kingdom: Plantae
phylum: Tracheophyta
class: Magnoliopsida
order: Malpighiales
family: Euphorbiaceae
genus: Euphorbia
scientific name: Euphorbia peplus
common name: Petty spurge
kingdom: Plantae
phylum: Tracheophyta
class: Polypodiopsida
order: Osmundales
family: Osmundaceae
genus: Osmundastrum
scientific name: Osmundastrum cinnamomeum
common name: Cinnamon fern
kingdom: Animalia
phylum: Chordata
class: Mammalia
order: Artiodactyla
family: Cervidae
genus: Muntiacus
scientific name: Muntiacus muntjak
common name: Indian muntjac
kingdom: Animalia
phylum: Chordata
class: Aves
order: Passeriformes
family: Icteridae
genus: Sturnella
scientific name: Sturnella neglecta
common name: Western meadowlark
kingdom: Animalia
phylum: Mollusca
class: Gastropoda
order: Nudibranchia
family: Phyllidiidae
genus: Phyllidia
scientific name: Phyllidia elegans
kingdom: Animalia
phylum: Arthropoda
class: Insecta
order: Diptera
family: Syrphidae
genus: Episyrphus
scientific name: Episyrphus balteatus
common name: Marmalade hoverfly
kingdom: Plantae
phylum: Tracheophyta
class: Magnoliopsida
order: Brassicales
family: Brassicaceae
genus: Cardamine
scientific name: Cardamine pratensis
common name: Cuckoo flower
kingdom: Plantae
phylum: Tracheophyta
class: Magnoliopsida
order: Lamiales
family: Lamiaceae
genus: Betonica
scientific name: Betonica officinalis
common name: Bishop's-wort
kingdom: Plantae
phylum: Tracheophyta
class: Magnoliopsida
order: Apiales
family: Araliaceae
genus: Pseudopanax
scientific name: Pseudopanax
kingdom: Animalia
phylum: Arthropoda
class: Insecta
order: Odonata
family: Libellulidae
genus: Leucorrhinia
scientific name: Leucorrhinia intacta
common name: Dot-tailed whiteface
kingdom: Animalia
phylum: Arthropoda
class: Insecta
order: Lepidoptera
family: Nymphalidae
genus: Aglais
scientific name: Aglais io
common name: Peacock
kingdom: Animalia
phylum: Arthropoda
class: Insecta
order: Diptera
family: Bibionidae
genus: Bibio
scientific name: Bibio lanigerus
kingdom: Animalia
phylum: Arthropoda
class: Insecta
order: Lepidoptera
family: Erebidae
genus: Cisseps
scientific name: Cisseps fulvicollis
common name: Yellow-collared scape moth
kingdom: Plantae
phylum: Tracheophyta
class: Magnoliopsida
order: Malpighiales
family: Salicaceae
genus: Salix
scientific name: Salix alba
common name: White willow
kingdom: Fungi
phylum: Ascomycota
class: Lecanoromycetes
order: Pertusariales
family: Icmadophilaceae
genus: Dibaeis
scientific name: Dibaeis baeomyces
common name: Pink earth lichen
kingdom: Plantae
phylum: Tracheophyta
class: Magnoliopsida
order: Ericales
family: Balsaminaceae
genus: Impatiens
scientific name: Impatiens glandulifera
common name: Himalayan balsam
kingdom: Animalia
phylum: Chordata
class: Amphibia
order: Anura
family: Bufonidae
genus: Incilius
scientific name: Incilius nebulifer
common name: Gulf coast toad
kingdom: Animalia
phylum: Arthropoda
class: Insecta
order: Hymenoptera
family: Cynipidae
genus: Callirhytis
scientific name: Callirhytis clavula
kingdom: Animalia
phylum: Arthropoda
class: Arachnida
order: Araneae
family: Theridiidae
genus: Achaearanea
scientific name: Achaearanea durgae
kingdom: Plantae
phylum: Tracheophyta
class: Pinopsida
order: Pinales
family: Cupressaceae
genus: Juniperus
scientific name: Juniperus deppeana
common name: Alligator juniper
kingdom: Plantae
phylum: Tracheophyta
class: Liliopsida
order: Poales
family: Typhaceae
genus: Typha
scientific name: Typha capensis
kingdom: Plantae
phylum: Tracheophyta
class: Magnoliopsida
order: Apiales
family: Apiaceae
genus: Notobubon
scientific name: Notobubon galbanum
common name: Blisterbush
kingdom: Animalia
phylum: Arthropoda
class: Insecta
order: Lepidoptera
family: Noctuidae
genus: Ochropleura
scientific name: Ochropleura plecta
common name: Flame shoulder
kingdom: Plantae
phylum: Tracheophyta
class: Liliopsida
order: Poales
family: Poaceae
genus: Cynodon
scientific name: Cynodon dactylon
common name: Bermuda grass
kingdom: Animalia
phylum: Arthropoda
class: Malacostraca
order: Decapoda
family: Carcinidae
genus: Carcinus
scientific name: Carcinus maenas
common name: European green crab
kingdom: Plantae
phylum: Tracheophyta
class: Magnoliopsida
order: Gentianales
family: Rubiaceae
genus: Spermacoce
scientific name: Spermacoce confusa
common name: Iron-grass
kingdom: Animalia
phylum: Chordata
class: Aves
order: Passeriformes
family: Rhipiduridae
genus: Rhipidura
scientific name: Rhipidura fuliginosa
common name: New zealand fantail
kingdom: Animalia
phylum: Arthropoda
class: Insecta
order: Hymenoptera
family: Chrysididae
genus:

------------------------------------------------------------

» **Task directions**
Copy the listing above word for word, from the line containing "family: Noctuidae" through the end of the listing, including both of those lines.

» **Exercise output**
family: Noctuidae
genus: Ochropleura
scientific name: Ochropleura plecta
common name: Flame shoulder
kingdom: Plantae
phylum: Tracheophyta
class: Liliopsida
order: Poales
family: Poaceae
genus: Cynodon
scientific name: Cynodon dactylon
common name: Bermuda grass
kingdom: Animalia
phylum: Arthropoda
class: Malacostraca
order: Decapoda
family: Carcinidae
genus: Carcinus
scientific name: Carcinus maenas
common name: European green crab
kingdom: Plantae
phylum: Tracheophyta
class: Magnoliopsida
order: Gentianales
family: Rubiaceae
genus: Spermacoce
scientific name: Spermacoce confusa
common name: Iron-grass
kingdom: Animalia
phylum: Chordata
class: Aves
order: Passeriformes
family: Rhipiduridae
genus: Rhipidura
scientific name: Rhipidura fuliginosa
common name: New zealand fantail
kingdom: Animalia
phylum: Arthropoda
class: Insecta
order: Hymenoptera
family: Chrysididae
genus:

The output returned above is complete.